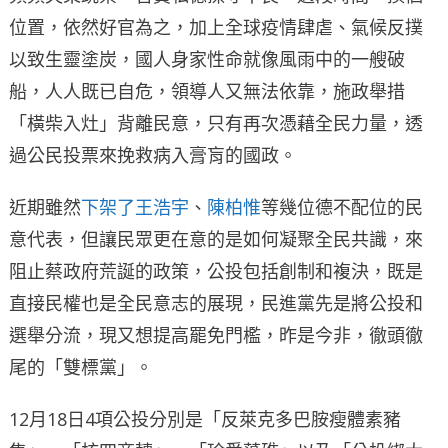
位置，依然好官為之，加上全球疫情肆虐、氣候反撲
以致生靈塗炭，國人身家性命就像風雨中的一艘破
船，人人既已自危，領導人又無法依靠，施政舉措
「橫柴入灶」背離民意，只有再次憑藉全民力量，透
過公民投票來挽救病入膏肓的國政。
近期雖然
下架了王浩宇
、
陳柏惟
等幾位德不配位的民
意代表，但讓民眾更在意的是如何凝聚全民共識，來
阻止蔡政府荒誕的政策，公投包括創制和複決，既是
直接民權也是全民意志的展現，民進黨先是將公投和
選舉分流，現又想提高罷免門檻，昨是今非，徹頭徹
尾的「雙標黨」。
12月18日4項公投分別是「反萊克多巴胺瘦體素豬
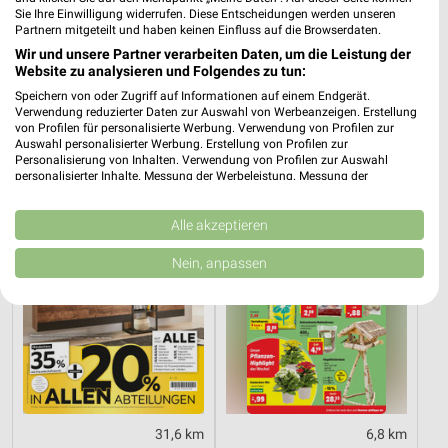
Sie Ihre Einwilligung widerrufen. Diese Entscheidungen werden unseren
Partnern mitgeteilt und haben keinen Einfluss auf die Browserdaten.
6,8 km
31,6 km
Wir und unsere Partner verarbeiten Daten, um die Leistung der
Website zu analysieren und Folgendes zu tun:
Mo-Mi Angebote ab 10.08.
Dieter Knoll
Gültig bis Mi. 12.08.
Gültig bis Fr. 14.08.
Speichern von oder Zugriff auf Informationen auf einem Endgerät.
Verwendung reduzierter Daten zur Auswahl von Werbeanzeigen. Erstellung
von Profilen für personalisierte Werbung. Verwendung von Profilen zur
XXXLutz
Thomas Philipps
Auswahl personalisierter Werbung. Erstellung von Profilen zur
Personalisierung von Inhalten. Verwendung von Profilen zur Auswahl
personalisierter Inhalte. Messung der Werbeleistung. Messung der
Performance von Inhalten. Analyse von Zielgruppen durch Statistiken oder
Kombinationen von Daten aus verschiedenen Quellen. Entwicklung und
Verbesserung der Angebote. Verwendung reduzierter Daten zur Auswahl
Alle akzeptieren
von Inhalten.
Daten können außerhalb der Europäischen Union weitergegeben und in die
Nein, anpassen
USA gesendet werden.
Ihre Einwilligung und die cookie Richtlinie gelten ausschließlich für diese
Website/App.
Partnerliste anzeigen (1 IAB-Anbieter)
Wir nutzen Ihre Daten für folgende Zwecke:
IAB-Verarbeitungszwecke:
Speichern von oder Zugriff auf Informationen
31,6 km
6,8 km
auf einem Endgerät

==================================================

■ **Job item**
When the listing is transcribed, every line must match the original exactly, and the pictures must be left out.

■ **Answer box**
位置，依然好官為之，加上全球疫情肆虐、氣候反撲
以致生靈塗炭，國人身家性命就像風雨中的一艘破
船，人人既已自危，領導人又無法依靠，施政舉措
「橫柴入灶」背離民意，只有再次憑藉全民力量，透
過公民投票來挽救病入膏肓的國政。
近期雖然
下架了王浩宇
、
陳柏惟
等幾位德不配位的民
意代表，但讓民眾更在意的是如何凝聚全民共識，來
阻止蔡政府荒誕的政策，公投包括創制和複決，既是
直接民權也是全民意志的展現，民進黨先是將公投和
選舉分流，現又想提高罷免門檻，昨是今非，徹頭徹
尾的「雙標黨」。
12月18日4項公投分別是「反萊克多巴胺瘦體素豬
Sie Ihre Einwilligung widerrufen. Diese Entscheidungen werden unseren
Partnern mitgeteilt und haben keinen Einfluss auf die Browserdaten.
6,8 km
31,6 km
Wir und unsere Partner verarbeiten Daten, um die Leistung der
Website zu analysieren und Folgendes zu tun:
Mo-Mi Angebote ab 10.08.
Dieter Knoll
Gültig bis Mi. 12.08.
Gültig bis Fr. 14.08.
Speichern von oder Zugriff auf Informationen auf einem Endgerät.
Verwendung reduzierter Daten zur Auswahl von Werbeanzeigen. Erstellung
von Profilen für personalisierte Werbung. Verwendung von Profilen zur
XXXLutz
Thomas Philipps
Auswahl personalisierter Werbung. Erstellung von Profilen zur
Personalisierung von Inhalten. Verwendung von Profilen zur Auswahl
personalisierter Inhalte. Messung der Werbeleistung. Messung der
Performance von Inhalten. Analyse von Zielgruppen durch Statistiken oder
Kombinationen von Daten aus verschiedenen Quellen. Entwicklung und
Verbesserung der Angebote. Verwendung reduzierter Daten zur Auswahl
Alle akzeptieren
von Inhalten.
Daten können außerhalb der Europäischen Union weitergegeben und in die
Nein, anpassen
USA gesendet werden.
Ihre Einwilligung und die cookie Richtlinie gelten ausschließlich für diese
Website/App.
Partnerliste anzeigen (1 IAB-Anbieter)
Wir nutzen Ihre Daten für folgende Zwecke:
IAB-Verarbeitungszwecke:
Speichern von oder Zugriff auf Informationen
31,6 km
6,8 km
auf einem Endgerät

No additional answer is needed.